When the JVM is restored, the process started with java -XX:CRaCRestoreFrom=…
does not start the JVM. Instead it exec’s CRIU (through criuengine
) which starts the restored process as its child. Since the process might have some internal dependency on its original PID, the restored child will have the same PID as the original checkpointed process. When CRIU is finished reconstructing the process, it exec’s into criuengine restorewait
: the only task of this program is to wait until its only child (the restored JVM) exits and propagate its status.
However, this means that now there are two processes and if a script that executed java -XX:CRaCRestoreFrom=…
obtained this process’s PID value, it is not the PID of the restored process. While criuengine restorewait
propagates all the signals it can, KILL and STOP signals cannot be handled (propagated) and therefore the restored JVM process would not be killed but only get orphaned.
Checkpointed Process Wrapper
In some cases, such as when running the to-be-checkpointed JVM in a container, this might get even more complicated. In containers, unless wrapping the JVM process with a shell script, this would be running with the special PID value of 1. This would prohibit the 'escape' of criuengine checkpoint
and the checkpoint would fail.
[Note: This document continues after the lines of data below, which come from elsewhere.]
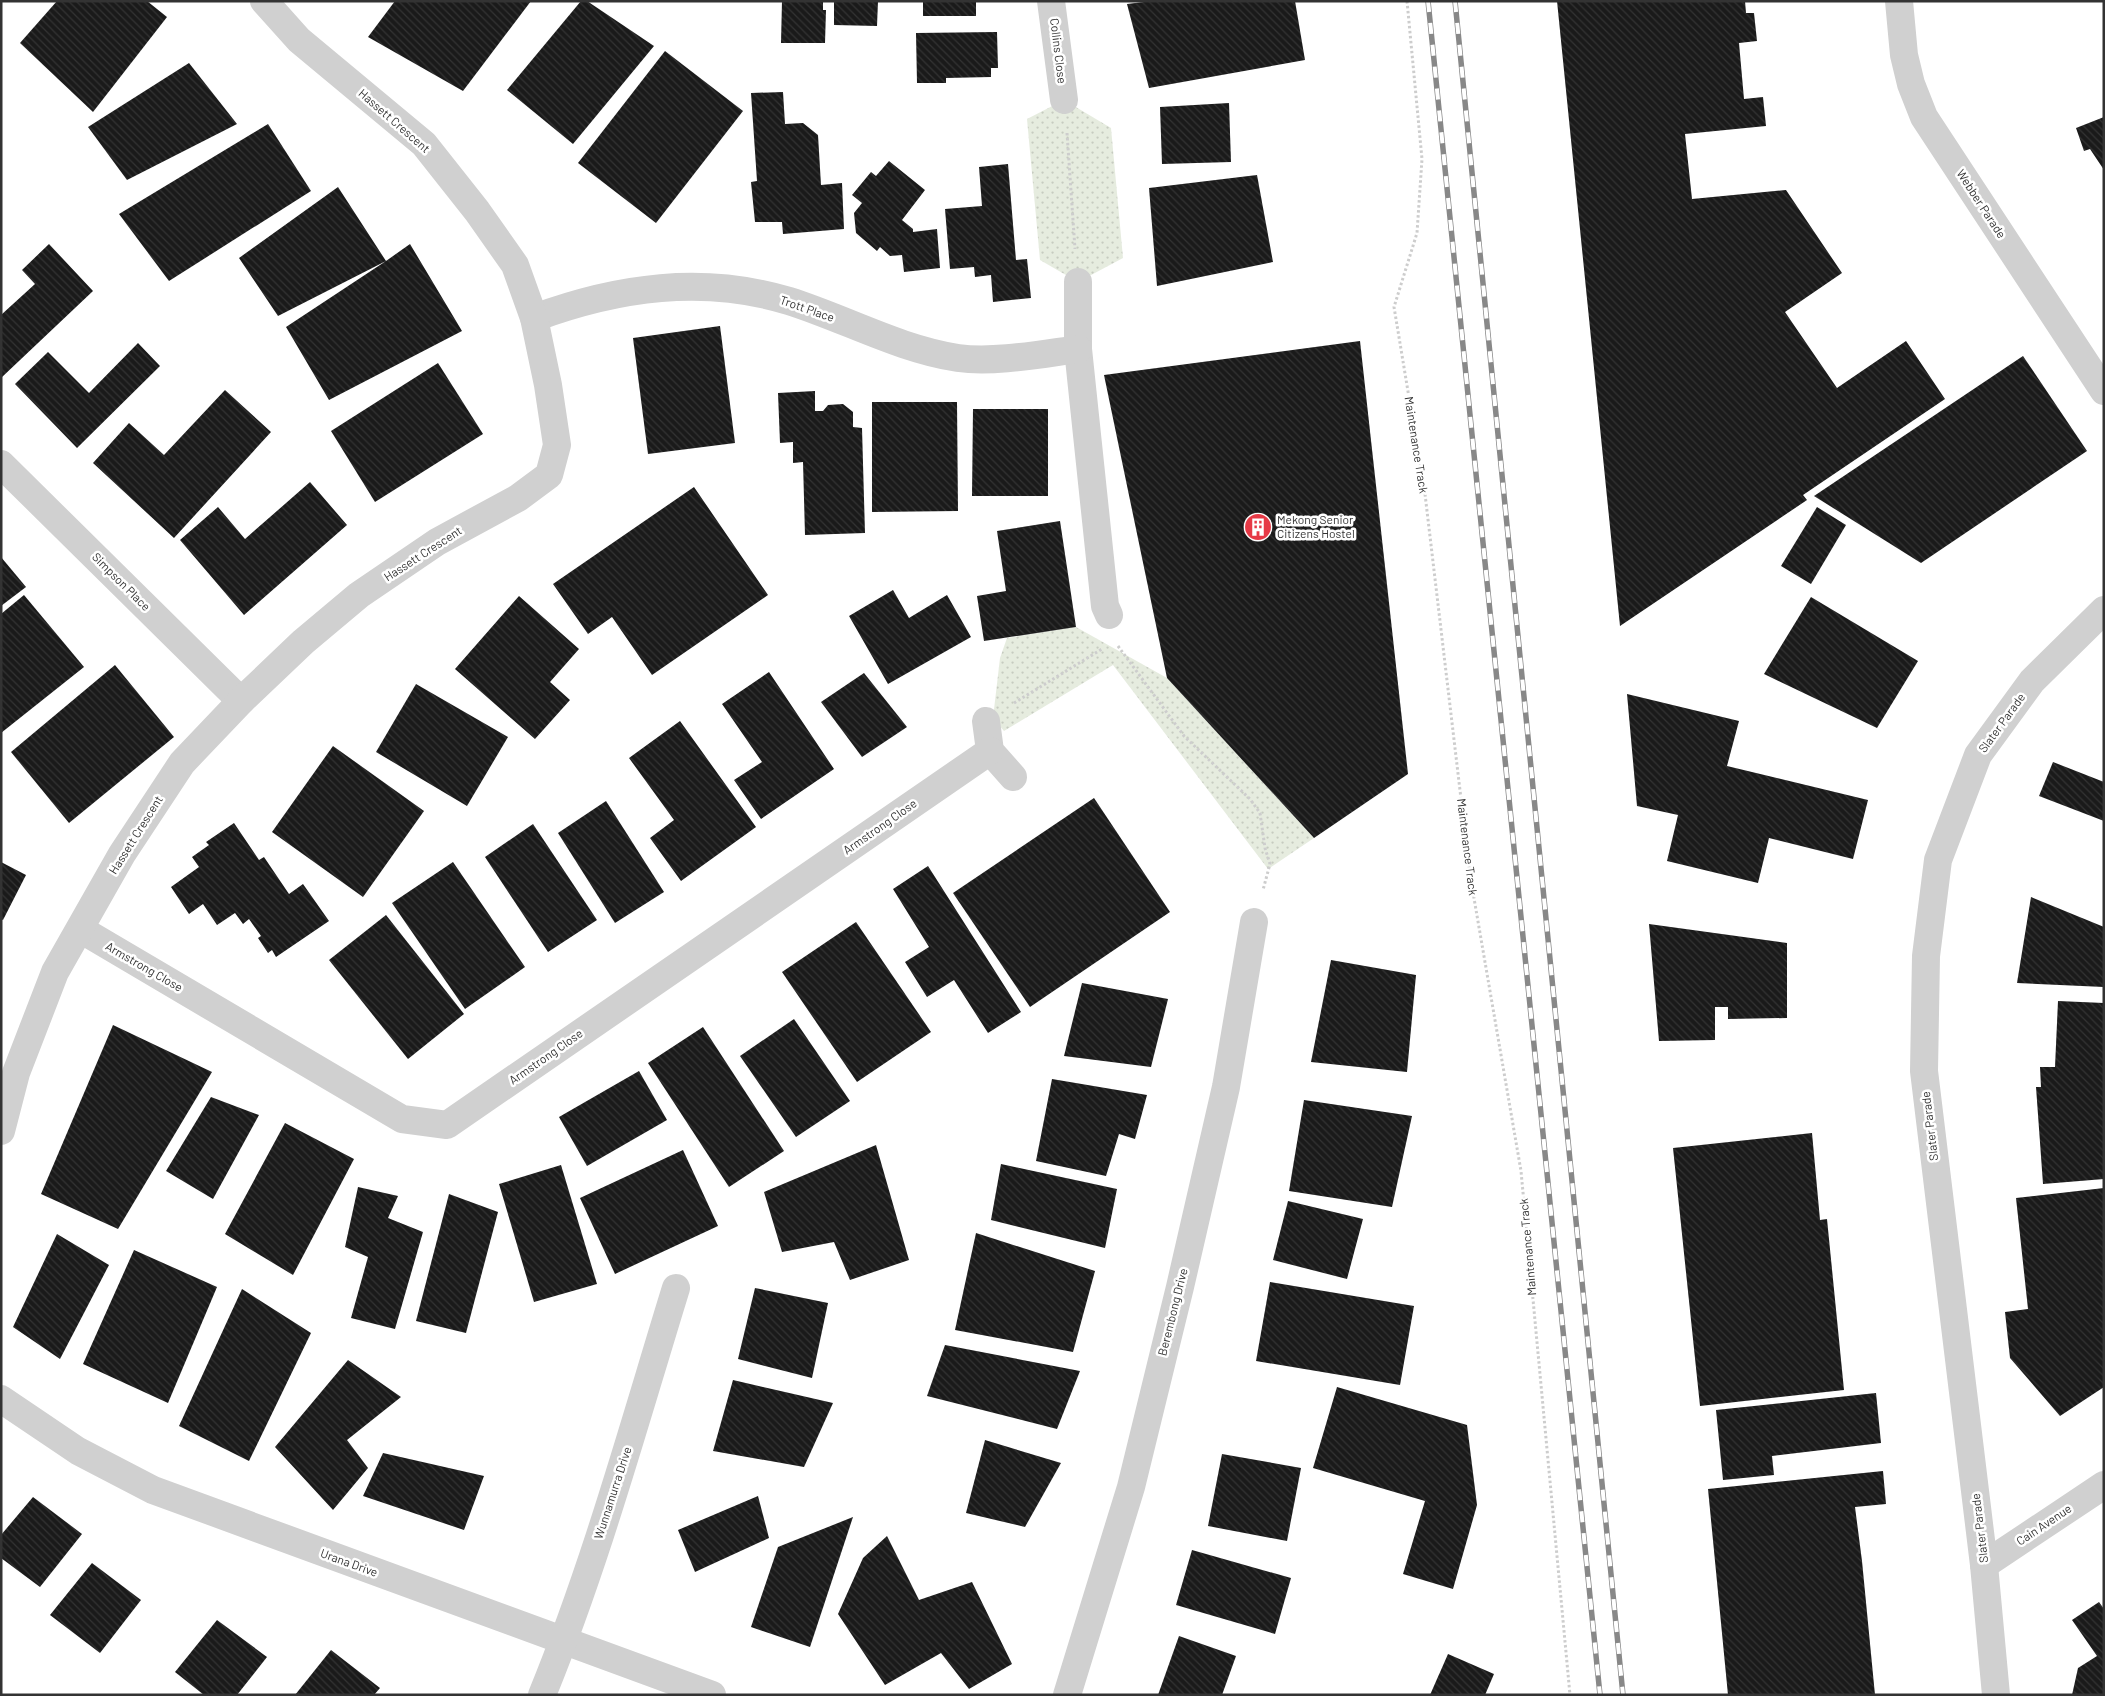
<svg xmlns="http://www.w3.org/2000/svg" width="2105" height="1696" font-family="Barlow,sans-serif">
  <defs>
    <pattern id="park-dots" width="8" height="8" patternUnits="userSpaceOnUse" patternTransform="scale(1.25)"><rect width="8" height="8" fill="#e6ecdf"/><path d="M2 2h.1M6 6h.1" fill="none" stroke="#c6cbc0" stroke-width="1.8" stroke-linecap="round"/></pattern>
    <pattern id="building-back-hatch" width="6" height="6" patternUnits="userSpaceOnUse" patternTransform="scale(1.25)"><rect width="6" height="6" fill="#1a1a1a"/><path d="M-1 5l2 2M0 0l6 6M5-1l2 2" fill="none" stroke="#333"/></pattern>
  </defs>
  <rect width="100%" height="100%" fill="#fff"/>
  <g fill="url(#park-dots)">
    <path d="M1064,100L1111,128L1123,258L1078,282L1040,260L1027,119Z"/>
    <path d="M1076,627L1167,678L1314,838L1268,869L1113,665L1004,731L993,718L1000,658L1007,638Z"/>
  </g>
  <g fill="url(#building-back-hatch)">
    <path d="M57,1H147L167,17L93,112L20,43Z"/>
    <path d="M395,1H531L463,91L368,37Z"/>
    <path d="M581,1H587L654,46L573,144L507,90Z"/>
    <path d="M782,1H823V10H826L825,43H781Z"/>
    <path d="M834,1H878L877,26L834,25Z"/>
    <rect x="923" y="1" width="53" height="15"/>
    <path d="M1152,1H1295L1305,60L1149,88L1127,4Z"/>
    <path d="M1557,1H1745L1746,13H1754L1757,41L1739,43L1744,99L1763,97L1766,126L1685,134L1692,199L1786,190L1842,273L1785,312L1837,388L1906,341L1945,399L1803,495L1807,500L1620,626Z"/>
    <path d="M997,32L998,68H991V77L946,78V83H917L916,33Z"/>
    <path d="M665,51L743,111L656,223L578,163Z"/>
    <path d="M189,63L237,124L127,180L88,127Z"/>
    <path d="M783,92L785,124L803,123L818,135L821,185L842,183L844,229L783,234L782,222H755L751,182L757,181L751,93Z"/>
    <path d="M1229,103L1231,162L1162,164L1160,107Z"/>
    <path d="M2104,117V170L2090,149L2084,151L2076,128Z"/>
    <path d="M268,124L311,191L169,281L119,214Z"/>
    <path d="M889,161L925,190L902,220L913,229V232L937,229L940,268L904,272L902,255L890,256L880,247L877,251L856,233L854,213L862,203L852,195L871,172L876,176Z"/>
    <path d="M1008,164L1016,260L1027,259L1031,298L993,302L991,275L975,277L974,267L950,269L945,209L982,206L979,167Z"/>
    <path d="M1257,175L1273,262L1157,286L1149,188Z"/>
    <path d="M338,187L386,261L410,244L462,331L329,400L286,327L386,261L278,316L239,258Z"/>
    <path d="M49,244L93,291L1,378V315L35,284L22,270Z"/>
    <path d="M720,326L735,443L648,454L633,338Z"/>
    <path d="M1360,341L1408,774L1314,838L1167,678L1104,375Z"/>
    <path d="M138,343L160,366L77,448L15,384L48,352L89,393Z"/>
    <path d="M2023,356L2087,451L1921,563L1814,496Z"/>
    <path d="M438,363L483,434L375,502L331,431Z"/>
    <path d="M225,390L271,432L174,538L93,463L129,423L164,455Z"/>
    <path d="M815,391V411H823L828,405L843,404L853,412V427L862,428L865,533L805,535L803,462L793,463V442L780,443L778,393Z"/>
    <path d="M872,402H957L958,511L872,512Z"/>
    <path d="M973,409H1048V496H972Z"/>
    <path d="M310,482L347,525L244,615L180,540L218,507L245,539Z"/>
    <path d="M694,487L768,595L652,675L612,617L588,634L553,584Z"/>
    <path d="M1817,507L1846,525L1811,584L1781,566Z"/>
    <path d="M1060,521L1076,627L984,641L977,596L1006,591L997,531Z"/>
    <path d="M1,557L26,587L1,606Z"/>
    <path d="M893,590L909,618L947,595L971,637L888,684L849,616Z"/>
    <path d="M24,595L84,667L1,733V614Z"/>
    <path d="M519,596L579,649L550,682L570,700L535,739L455,669Z"/>
    <path d="M1811,597L1918,661L1877,728L1764,674Z"/>
    <path d="M115,665L174,737L69,823L11,752Z"/>
    <path d="M769,672L834,769L761,819L734,780L762,762L722,704Z"/>
    <path d="M864,673L907,727L862,757L821,702Z"/>
    <path d="M416,684L508,737L467,806L376,752Z"/>
    <path d="M1627,694L1739,721L1727,766L1868,800L1853,859L1769,838L1758,883L1667,861L1678,815L1637,806Z"/>
    <path d="M680,721L756,827L681,881L650,838L674,820L629,758Z"/>
    <path d="M333,746L424,811L363,897L272,832Z"/>
    <path d="M2053,762L2104,782V821L2039,796Z"/>
    <path d="M1094,798L1170,912L1030,1007L953,893Z"/>
    <path d="M606,801L664,892L615,923L558,833Z"/>
    <path d="M234,823L259,860L264,857L289,894L303,884L329,921L276,957L272,950L268,953L258,938L261,936L249,919L243,924L235,913L217,925L203,904L189,914L171,887L199,867L192,857L209,845L206,842Z"/>
    <path d="M533,824L597,920L548,952L485,857Z"/>
    <path d="M1,862L26,875L3,920L1,919Z"/>
    <path d="M453,862L525,967L465,1009L392,903Z"/>
    <path d="M928,866L1021,1012L988,1033L954,980L927,997L905,962L929,947L893,889Z"/>
    <path d="M2031,897L2104,927V987L2017,983Z"/>
    <path d="M386,915L464,1014L408,1059L329,960Z"/>
    <path d="M856,922L931,1032L857,1082L782,972Z"/>
    <path d="M1649,924L1787,943V1018L1728,1019V1007H1715V1040L1659,1041Z"/>
    <path d="M1331,960L1416,975L1407,1072L1311,1062Z"/>
    <path d="M1082,983L1168,999L1151,1067L1064,1056Z"/>
    <path d="M2058,1001L2104,1003V1179L2043,1184L2036,1087H2041L2040,1067H2055Z"/>
    <path d="M794,1019L850,1101L796,1137L740,1056Z"/>
    <path d="M113,1025L212,1072L118,1229L41,1194Z"/>
    <path d="M703,1027L784,1151L729,1187L648,1063Z"/>
    <path d="M639,1071L667,1120L587,1166L559,1117Z"/>
    <path d="M1052,1079L1147,1095L1135,1139L1119,1134L1106,1176L1036,1161Z"/>
    <path d="M211,1097L259,1115L213,1199L166,1171Z"/>
    <path d="M1304,1100L1412,1116L1392,1207L1289,1191Z"/>
    <path d="M285,1123L354,1159L293,1275L225,1234Z"/>
    <path d="M1812,1133L1820,1220L1827,1219L1844,1390L1700,1406L1673,1148Z"/>
    <path d="M876,1145L909,1260L850,1280L834,1242L782,1252L764,1192Z"/>
    <path d="M683,1150L718,1226L615,1274L580,1198Z"/>
    <path d="M1001,1164L1117,1189L1105,1248L991,1220Z"/>
    <path d="M561,1165L597,1284L534,1302L499,1184Z"/>
    <path d="M358,1187L398,1196L388,1218L423,1232L395,1329L351,1318L368,1257L345,1247Z"/>
    <path d="M2104,1188V1387L2060,1416L2010,1358L2005,1312L2028,1309L2016,1198Z"/>
    <path d="M449,1194L498,1212L466,1333L416,1321Z"/>
    <path d="M1288,1201L1363,1219L1347,1279L1273,1260Z"/>
    <path d="M976,1233L1095,1271L1073,1352L955,1330Z"/>
    <path d="M57,1234L109,1265L60,1359L13,1327Z"/>
    <path d="M134,1250L217,1287L168,1403L83,1364Z"/>
    <path d="M1270,1282L1414,1306L1400,1385L1256,1361Z"/>
    <path d="M755,1288L828,1303L812,1378L738,1359Z"/>
    <path d="M242,1289L311,1333L249,1461L179,1426Z"/>
    <path d="M945,1345L1080,1371L1057,1429L927,1396Z"/>
    <path d="M348,1360L401,1397L347,1440L368,1468L333,1510L275,1447Z"/>
    <path d="M733,1380L833,1403L804,1467L713,1451Z"/>
    <path d="M1337,1387L1467,1425L1477,1505L1453,1589L1403,1574L1425,1501L1313,1468Z"/>
    <path d="M1876,1393L1881,1443L1772,1456L1774,1475L1723,1480L1716,1410Z"/>
    <path d="M985,1440L1061,1463L1025,1527L966,1513Z"/>
    <path d="M383,1453L484,1476L464,1530L363,1496Z"/>
    <path d="M1222,1454L1301,1468L1287,1541L1208,1526Z"/>
    <path d="M1883,1471L1886,1504L1855,1507L1862,1561L1875,1695H1728L1708,1489Z"/>
    <path d="M758,1496L769,1538L695,1572L678,1530Z"/>
    <path d="M33,1497L82,1534L40,1587L1,1558V1535Z"/>
    <path d="M853,1517L810,1647L751,1627L778,1547Z"/>
    <path d="M887,1536L919,1600L972,1582L1012,1664L969,1689L941,1653L885,1685L838,1614L863,1558Z"/>
    <path d="M1192,1550L1291,1578L1275,1634L1176,1605Z"/>
    <path d="M92,1563L141,1600L100,1653L50,1615Z"/>
    <path d="M2099,1602L2104,1609V1695H2072L2078,1668L2097,1656L2072,1620Z"/>
    <path d="M217,1620L267,1657L237,1695H204L175,1672Z"/>
    <path d="M1179,1636L1236,1656L1222,1695H1158Z"/>
    <path d="M331,1650L380,1688L374,1695H295Z"/>
    <path d="M1448,1654L1494,1674L1485,1695H1430Z"/>
  </g>
  <g fill="none" stroke-linecap="round" stroke-linejoin="round">
    <g stroke="#cdcdcd" stroke-width="3" stroke-dasharray="2.5 2.5" stroke-linecap="butt">
      <path d="M1407,1L1422,159L1417,233L1394,307L1425,494L1470,875L1521,1171L1570,1695"/>
      <path d="M1067,133L1075,249"/>
      <path d="M1118,646L1184,736L1250,799L1260,813L1265,848L1270,864L1263,890"/>
      <path d="M1014,703L1102,649"/>
    </g>
    <g stroke="#d0d0d0" stroke-width="28">
      <path d="M1051,1L1064,100"/>
      <path d="M1899,1L1904,55L1911,84L1924,117L2104,391"/>
      <path d="M1078,282V349L1105,606L1109,615"/>
      <path d="M534,318C618,287 703,275 789,301C846,319 899,349 958,358C994,363 1041,354 1078,349"/>
      <path d="M1,464L241,701"/>
      <path d="M986,721L990,751L1013,777"/>
      <path d="M80,929L402,1119L447,1125L990,751"/>
      <path d="M1,1131L16,1073L55,972L122,854L182,763L241,701L303,642L359,595L437,542L518,498L549,475L557,445L548,385L534,318L515,265L477,211L424,144L299,40L264,1"/>
      <path d="M1,1399L78,1451L153,1490L712,1695"/>
      <path d="M1984,1565L2104,1485"/>
      <path d="M542,1695C596,1563 634,1424 676,1288"/>
      <path d="M1067,1695L1131,1487L1180,1287L1226,1087L1254,922"/>
      <path d="M1996,1695L1984,1565L1924,1071L1926,956L1938,860L1978,755L2032,681L2104,610"/>
    </g>
    <g stroke="#888" stroke-width="5.5">
      <g id="rail">
        <path d="M1428,1L1600,1695"/>
        <path d="M1455,1L1623,1695"/>
      </g>
    </g>
    <use href="#rail" stroke="#fff" stroke-width="4" stroke-dasharray="11" stroke-linecap="butt"/>
  </g>
  <defs>
    <g id="building-disc" transform="scale(1.4375)"><circle r="9.5" fill="#e63946" stroke="#fff"/><path d="M-4-6H4V6H1V3H-1V6H-4ZM-2.5-4.3h1.7v1.8h-1.7ZM.8-4.3h1.7v1.8H.8ZM-2.5-1h1.7V.8h-1.7ZM.8-1h1.7V.8H.8Z" fill="#fff"/></g>
  </defs>
  <g fill-rule="evenodd">
    <use href="#building-disc" x="1258" y="527"/>
  </g>
  <g text-anchor="middle" stroke-width="5" stroke-linejoin="round" paint-order="stroke">
    <g font-size="12" fill="#333" stroke="#fff">
      <text transform="translate(1058 51) rotate(83)" y="4">Collins Close</text>
      <text transform="translate(394 121) rotate(41)" y="4">Hassett Crescent</text>
      <text transform="translate(1981 204) rotate(57)" y="4">Webber Parade</text>
      <text transform="translate(807 309) rotate(19)" y="4">Trott Place</text>
      <text transform="translate(1416 445) rotate(81)" y="4">Maintenance Track</text>
      <text transform="translate(423 554) rotate(-33)" y="4">Hassett Crescent</text>
      <text transform="translate(121 582) rotate(45)" y="4">Simpson Place</text>
      <text transform="translate(2002 723) rotate(-54)" y="4">Slater Parade</text>
      <text transform="translate(880 827) rotate(-35)" y="4">Armstrong Close</text>
      <text transform="translate(136 835) rotate(-58)" y="4">Hassett Crescent</text>
      <text transform="translate(1467 847) rotate(83)" y="4">Maintenance Track</text>
      <text transform="translate(144 967) rotate(30)" y="4">Armstrong Close</text>
      <text transform="translate(546 1057) rotate(-35)" y="4">Armstrong Close</text>
      <text transform="translate(1930 1126) rotate(-97)" y="4">Slater Parade</text>
      <text transform="translate(1528 1247) rotate(-95)" y="4">Maintenance Track</text>
      <text transform="translate(1173 1312) rotate(-76)" y="4">Berembong Drive</text>
      <text transform="translate(613 1493) rotate(-72)" y="4">Wunnamurra Drive</text>
      <text transform="translate(2044 1525) rotate(-34)" y="4">Cain Avenue</text>
      <text transform="translate(1980 1528) rotate(-97)" y="4">Slater Parade</text>
      <text transform="translate(349 1563) rotate(20)" y="4">Urana Drive</text>
    </g>
    <g font-size="12" fill="#333" stroke="#fff" text-anchor="start">
      <text x="1277" y="524">Mekong Senior<tspan x="1277" dy="14">Citizens Hostel</tspan></text>
    </g>
  </g>
  <rect width="2105" height="1696" fill="none" stroke="#333333" stroke-width="5"/>
</svg>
Therefore, when the JVM is checkpointable and runs with PID 1 it turns into a dummy wrapper process and starts another process, the actual JVM. As a result, the container would again host two processes.
In the future there might be other situations that would follow the checkpointed JVM termination with further actions, e.g. post-processing of the process image. For seamless experience in a shell, this post-execution would also require a wrapper that waits until all the work is done.
If your scripts must use KILL or STOP signals these should send it to all processes within the group, e.g. using kill -9 -<pid>
.
Without CRIU
While CRIU offers the most mature C/R implementation, the complexity of its task requires elevated capabilities. In the case of CRaC, at least the CAP_CHECKPOINT_RESTORE
and CAP_SYS_PTRACE
. This might not be suitable in all deployment environments, particularly in restricted containers, and therefore the CRaC project explores other implementations as well. These might work with a different hierarchy of processes.
One reason for these elevated permissions is the ability to use arbitrary PIDs for new processes/threads. Java programs usually do not use its PID extensively and other C/R implementations might relax this requirement. Therefore, it is highly advisable to not rely on its constness.